● Exercise brief
Each record must be reproduced exactly as it is shown.

[Lines of data]
+++
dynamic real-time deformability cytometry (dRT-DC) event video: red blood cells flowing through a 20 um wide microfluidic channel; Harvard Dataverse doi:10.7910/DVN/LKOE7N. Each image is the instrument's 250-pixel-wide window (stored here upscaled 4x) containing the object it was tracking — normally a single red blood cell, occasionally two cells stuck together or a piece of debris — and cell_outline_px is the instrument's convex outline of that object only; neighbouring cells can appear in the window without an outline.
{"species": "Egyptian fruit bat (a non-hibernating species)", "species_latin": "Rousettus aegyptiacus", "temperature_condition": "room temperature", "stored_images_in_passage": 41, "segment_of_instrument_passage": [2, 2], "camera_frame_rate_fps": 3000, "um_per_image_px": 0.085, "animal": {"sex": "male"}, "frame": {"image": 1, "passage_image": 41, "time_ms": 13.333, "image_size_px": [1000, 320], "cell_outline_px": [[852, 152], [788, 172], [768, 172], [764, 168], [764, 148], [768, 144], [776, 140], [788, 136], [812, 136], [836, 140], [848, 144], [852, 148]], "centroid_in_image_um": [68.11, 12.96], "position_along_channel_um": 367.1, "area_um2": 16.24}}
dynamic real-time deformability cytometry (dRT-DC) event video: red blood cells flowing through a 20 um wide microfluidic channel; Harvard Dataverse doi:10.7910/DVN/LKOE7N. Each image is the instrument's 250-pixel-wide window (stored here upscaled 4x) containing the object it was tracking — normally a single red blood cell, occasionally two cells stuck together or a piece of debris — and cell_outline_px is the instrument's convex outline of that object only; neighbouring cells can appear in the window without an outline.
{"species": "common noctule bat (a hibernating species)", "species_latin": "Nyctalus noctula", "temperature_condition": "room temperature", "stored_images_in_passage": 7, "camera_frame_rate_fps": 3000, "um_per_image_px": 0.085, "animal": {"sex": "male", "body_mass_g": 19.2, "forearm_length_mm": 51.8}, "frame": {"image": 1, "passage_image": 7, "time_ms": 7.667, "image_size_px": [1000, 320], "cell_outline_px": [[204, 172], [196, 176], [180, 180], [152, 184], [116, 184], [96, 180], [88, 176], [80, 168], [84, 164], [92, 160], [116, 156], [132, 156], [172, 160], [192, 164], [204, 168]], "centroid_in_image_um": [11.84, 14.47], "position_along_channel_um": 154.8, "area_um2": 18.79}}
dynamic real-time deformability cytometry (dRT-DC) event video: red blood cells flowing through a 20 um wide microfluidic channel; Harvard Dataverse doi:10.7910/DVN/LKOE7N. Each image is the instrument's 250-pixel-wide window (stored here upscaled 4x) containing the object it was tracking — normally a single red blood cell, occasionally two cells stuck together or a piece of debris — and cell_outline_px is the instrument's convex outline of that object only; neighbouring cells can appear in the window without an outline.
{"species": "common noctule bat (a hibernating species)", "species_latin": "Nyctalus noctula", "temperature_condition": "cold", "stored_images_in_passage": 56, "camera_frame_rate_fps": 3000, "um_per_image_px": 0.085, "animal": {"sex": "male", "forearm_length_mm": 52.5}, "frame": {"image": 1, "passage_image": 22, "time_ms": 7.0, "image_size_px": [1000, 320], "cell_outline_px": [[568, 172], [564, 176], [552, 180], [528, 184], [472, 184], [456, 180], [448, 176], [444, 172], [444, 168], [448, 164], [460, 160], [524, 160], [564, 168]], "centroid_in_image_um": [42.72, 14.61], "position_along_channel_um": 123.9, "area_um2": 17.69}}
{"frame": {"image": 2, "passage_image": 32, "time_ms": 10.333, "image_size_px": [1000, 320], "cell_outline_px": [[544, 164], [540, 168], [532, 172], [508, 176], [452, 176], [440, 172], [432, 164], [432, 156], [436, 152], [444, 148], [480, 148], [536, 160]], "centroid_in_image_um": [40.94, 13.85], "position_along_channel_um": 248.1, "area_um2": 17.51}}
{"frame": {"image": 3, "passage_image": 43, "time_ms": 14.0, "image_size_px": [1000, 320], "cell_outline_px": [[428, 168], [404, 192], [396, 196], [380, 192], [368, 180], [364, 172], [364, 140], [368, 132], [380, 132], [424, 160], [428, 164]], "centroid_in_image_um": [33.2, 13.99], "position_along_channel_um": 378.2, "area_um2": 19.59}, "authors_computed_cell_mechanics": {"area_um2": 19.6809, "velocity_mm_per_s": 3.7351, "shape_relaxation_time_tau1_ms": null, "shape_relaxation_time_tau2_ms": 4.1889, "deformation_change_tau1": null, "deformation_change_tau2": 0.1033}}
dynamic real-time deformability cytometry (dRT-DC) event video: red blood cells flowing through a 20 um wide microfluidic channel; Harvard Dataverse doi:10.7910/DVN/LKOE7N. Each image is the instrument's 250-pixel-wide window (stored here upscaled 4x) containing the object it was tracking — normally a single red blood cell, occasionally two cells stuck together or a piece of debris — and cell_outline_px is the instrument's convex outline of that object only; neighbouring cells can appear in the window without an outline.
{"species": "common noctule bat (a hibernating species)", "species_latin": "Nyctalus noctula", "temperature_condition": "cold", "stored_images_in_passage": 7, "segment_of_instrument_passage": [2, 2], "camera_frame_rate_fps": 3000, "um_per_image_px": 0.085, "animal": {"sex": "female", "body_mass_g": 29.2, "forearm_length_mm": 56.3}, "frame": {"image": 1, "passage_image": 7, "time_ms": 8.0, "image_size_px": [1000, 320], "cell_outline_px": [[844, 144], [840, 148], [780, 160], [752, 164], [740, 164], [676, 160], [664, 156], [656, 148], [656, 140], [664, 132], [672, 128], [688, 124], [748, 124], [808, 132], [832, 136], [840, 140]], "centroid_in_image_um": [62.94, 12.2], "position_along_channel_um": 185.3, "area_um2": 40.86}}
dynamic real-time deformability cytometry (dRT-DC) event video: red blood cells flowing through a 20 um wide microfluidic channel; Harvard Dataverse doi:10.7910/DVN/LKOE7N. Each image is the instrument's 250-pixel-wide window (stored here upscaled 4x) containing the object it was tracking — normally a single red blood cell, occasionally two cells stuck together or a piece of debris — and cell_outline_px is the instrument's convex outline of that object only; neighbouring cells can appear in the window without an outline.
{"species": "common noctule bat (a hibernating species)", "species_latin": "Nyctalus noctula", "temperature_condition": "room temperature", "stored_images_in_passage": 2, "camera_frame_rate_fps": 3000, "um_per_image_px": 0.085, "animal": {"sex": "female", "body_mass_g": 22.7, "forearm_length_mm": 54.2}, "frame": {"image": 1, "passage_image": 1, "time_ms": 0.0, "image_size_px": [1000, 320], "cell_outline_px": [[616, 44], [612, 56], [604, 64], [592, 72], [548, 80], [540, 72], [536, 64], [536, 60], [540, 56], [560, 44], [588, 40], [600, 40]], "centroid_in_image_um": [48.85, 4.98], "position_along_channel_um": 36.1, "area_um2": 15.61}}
+++
● Solution below
dynamic real-time deformability cytometry (dRT-DC) event video: red blood cells flowing through a 20 um wide microfluidic channel; Harvard Dataverse doi:10.7910/DVN/LKOE7N. Each image is the instrument's 250-pixel-wide window (stored here upscaled 4x) containing the object it was tracking — normally a single red blood cell, occasionally two cells stuck together or a piece of debris — and cell_outline_px is the instrument's convex outline of that object only; neighbouring cells can appear in the window without an outline.
{"species": "Egyptian fruit bat (a non-hibernating species)", "species_latin": "Rousettus aegyptiacus", "temperature_condition": "room temperature", "stored_images_in_passage": 41, "segment_of_instrument_passage": [2, 2], "camera_frame_rate_fps": 3000, "um_per_image_px": 0.085, "animal": {"sex": "male"}, "frame": {"image": 1, "passage_image": 41, "time_ms": 13.333, "image_size_px": [1000, 320], "cell_outline_px": [[852, 152], [788, 172], [768, 172], [764, 168], [764, 148], [768, 144], [776, 140], [788, 136], [812, 136], [836, 140], [848, 144], [852, 148]], "centroid_in_image_um": [68.11, 12.96], "position_along_channel_um": 367.1, "area_um2": 16.24}}
dynamic real-time deformability cytometry (dRT-DC) event video: red blood cells flowing through a 20 um wide microfluidic channel; Harvard Dataverse doi:10.7910/DVN/LKOE7N. Each image is the instrument's 250-pixel-wide window (stored here upscaled 4x) containing the object it was tracking — normally a single red blood cell, occasionally two cells stuck together or a piece of debris — and cell_outline_px is the instrument's convex outline of that object only; neighbouring cells can appear in the window without an outline.
{"species": "common noctule bat (a hibernating species)", "species_latin": "Nyctalus noctula", "temperature_condition": "room temperature", "stored_images_in_passage": 7, "camera_frame_rate_fps": 3000, "um_per_image_px": 0.085, "animal": {"sex": "male", "body_mass_g": 19.2, "forearm_length_mm": 51.8}, "frame": {"image": 1, "passage_image": 7, "time_ms": 7.667, "image_size_px": [1000, 320], "cell_outline_px": [[204, 172], [196, 176], [180, 180], [152, 184], [116, 184], [96, 180], [88, 176], [80, 168], [84, 164], [92, 160], [116, 156], [132, 156], [172, 160], [192, 164], [204, 168]], "centroid_in_image_um": [11.84, 14.47], "position_along_channel_um": 154.8, "area_um2": 18.79}}
dynamic real-time deformability cytometry (dRT-DC) event video: red blood cells flowing through a 20 um wide microfluidic channel; Harvard Dataverse doi:10.7910/DVN/LKOE7N. Each image is the instrument's 250-pixel-wide window (stored here upscaled 4x) containing the object it was tracking — normally a single red blood cell, occasionally two cells stuck together or a piece of debris — and cell_outline_px is the instrument's convex outline of that object only; neighbouring cells can appear in the window without an outline.
{"species": "common noctule bat (a hibernating species)", "species_latin": "Nyctalus noctula", "temperature_condition": "cold", "stored_images_in_passage": 56, "camera_frame_rate_fps": 3000, "um_per_image_px": 0.085, "animal": {"sex": "male", "forearm_length_mm": 52.5}, "frame": {"image": 1, "passage_image": 22, "time_ms": 7.0, "image_size_px": [1000, 320], "cell_outline_px": [[568, 172], [564, 176], [552, 180], [528, 184], [472, 184], [456, 180], [448, 176], [444, 172], [444, 168], [448, 164], [460, 160], [524, 160], [564, 168]], "centroid_in_image_um": [42.72, 14.61], "position_along_channel_um": 123.9, "area_um2": 17.69}}
{"frame": {"image": 2, "passage_image": 32, "time_ms": 10.333, "image_size_px": [1000, 320], "cell_outline_px": [[544, 164], [540, 168], [532, 172], [508, 176], [452, 176], [440, 172], [432, 164], [432, 156], [436, 152], [444, 148], [480, 148], [536, 160]], "centroid_in_image_um": [40.94, 13.85], "position_along_channel_um": 248.1, "area_um2": 17.51}}
{"frame": {"image": 3, "passage_image": 43, "time_ms": 14.0, "image_size_px": [1000, 320], "cell_outline_px": [[428, 168], [404, 192], [396, 196], [380, 192], [368, 180], [364, 172], [364, 140], [368, 132], [380, 132], [424, 160], [428, 164]], "centroid_in_image_um": [33.2, 13.99], "position_along_channel_um": 378.2, "area_um2": 19.59}, "authors_computed_cell_mechanics": {"area_um2": 19.6809, "velocity_mm_per_s": 3.7351, "shape_relaxation_time_tau1_ms": null, "shape_relaxation_time_tau2_ms": 4.1889, "deformation_change_tau1": null, "deformation_change_tau2": 0.1033}}
dynamic real-time deformability cytometry (dRT-DC) event video: red blood cells flowing through a 20 um wide microfluidic channel; Harvard Dataverse doi:10.7910/DVN/LKOE7N. Each image is the instrument's 250-pixel-wide window (stored here upscaled 4x) containing the object it was tracking — normally a single red blood cell, occasionally two cells stuck together or a piece of debris — and cell_outline_px is the instrument's convex outline of that object only; neighbouring cells can appear in the window without an outline.
{"species": "common noctule bat (a hibernating species)", "species_latin": "Nyctalus noctula", "temperature_condition": "cold", "stored_images_in_passage": 7, "segment_of_instrument_passage": [2, 2], "camera_frame_rate_fps": 3000, "um_per_image_px": 0.085, "animal": {"sex": "female", "body_mass_g": 29.2, "forearm_length_mm": 56.3}, "frame": {"image": 1, "passage_image": 7, "time_ms": 8.0, "image_size_px": [1000, 320], "cell_outline_px": [[844, 144], [840, 148], [780, 160], [752, 164], [740, 164], [676, 160], [664, 156], [656, 148], [656, 140], [664, 132], [672, 128], [688, 124], [748, 124], [808, 132], [832, 136], [840, 140]], "centroid_in_image_um": [62.94, 12.2], "position_along_channel_um": 185.3, "area_um2": 40.86}}
dynamic real-time deformability cytometry (dRT-DC) event video: red blood cells flowing through a 20 um wide microfluidic channel; Harvard Dataverse doi:10.7910/DVN/LKOE7N. Each image is the instrument's 250-pixel-wide window (stored here upscaled 4x) containing the object it was tracking — normally a single red blood cell, occasionally two cells stuck together or a piece of debris — and cell_outline_px is the instrument's convex outline of that object only; neighbouring cells can appear in the window without an outline.
{"species": "common noctule bat (a hibernating species)", "species_latin": "Nyctalus noctula", "temperature_condition": "room temperature", "stored_images_in_passage": 2, "camera_frame_rate_fps": 3000, "um_per_image_px": 0.085, "animal": {"sex": "female", "body_mass_g": 22.7, "forearm_length_mm": 54.2}, "frame": {"image": 1, "passage_image": 1, "time_ms": 0.0, "image_size_px": [1000, 320], "cell_outline_px": [[616, 44], [612, 56], [604, 64], [592, 72], [548, 80], [540, 72], [536, 64], [536, 60], [540, 56], [560, 44], [588, 40], [600, 40]], "centroid_in_image_um": [48.85, 4.98], "position_along_channel_um": 36.1, "area_um2": 15.61}}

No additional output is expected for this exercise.